EXERCISE BRIEF: With the images left out, print every entry that follows exactly.

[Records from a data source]
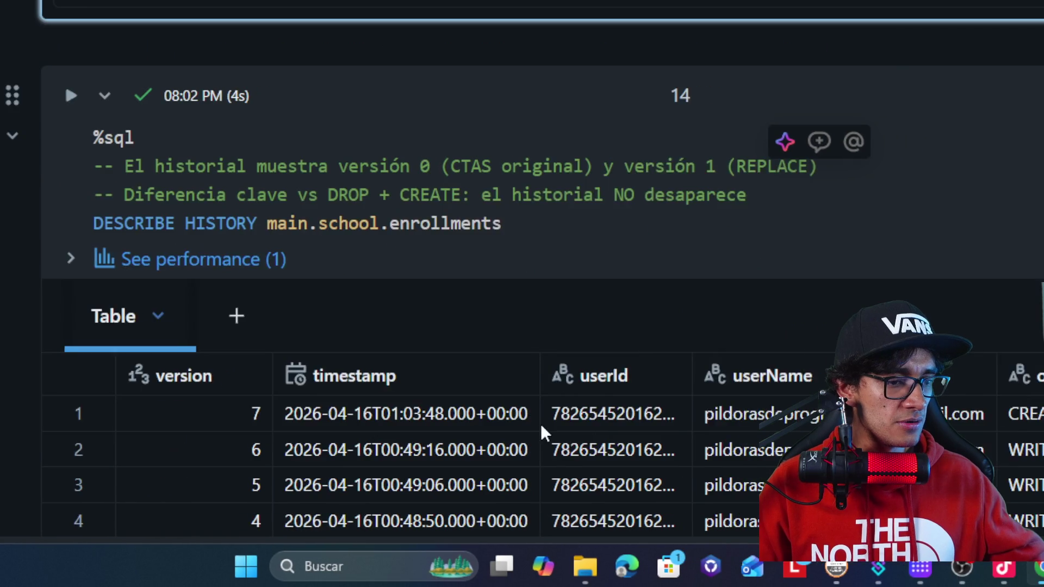
scroll(634, 339, down, 3)
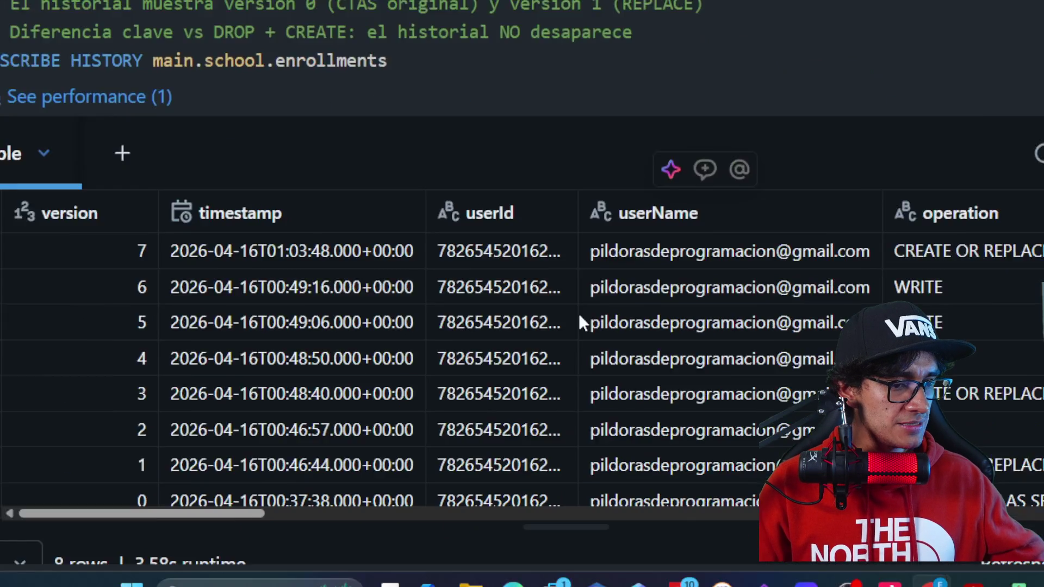
scroll(517, 328, down, 5)
scroll(519, 333, up, 5)
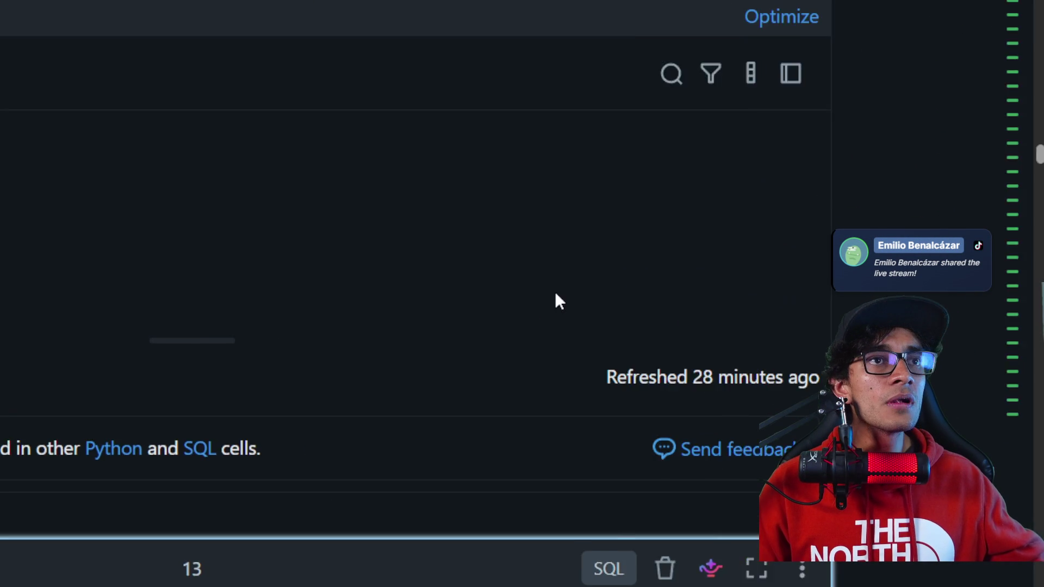
scroll(587, 301, down, 5)
scroll(522, 308, up, 5)
scroll(525, 280, up, 5)
scroll(522, 305, down, 5)
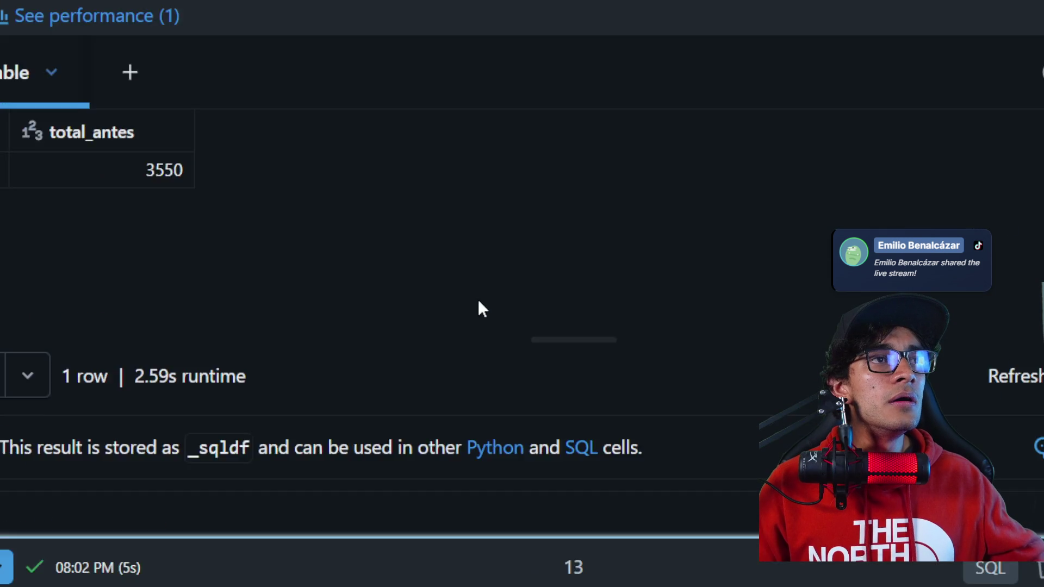
scroll(491, 308, down, 5)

YOUR SOLUTION:
scroll(634, 339, down, 3)
scroll(517, 328, down, 5)
scroll(519, 333, up, 5)
scroll(587, 301, down, 5)
scroll(522, 308, up, 5)
scroll(525, 280, up, 5)
scroll(522, 305, down, 5)
scroll(491, 308, down, 5)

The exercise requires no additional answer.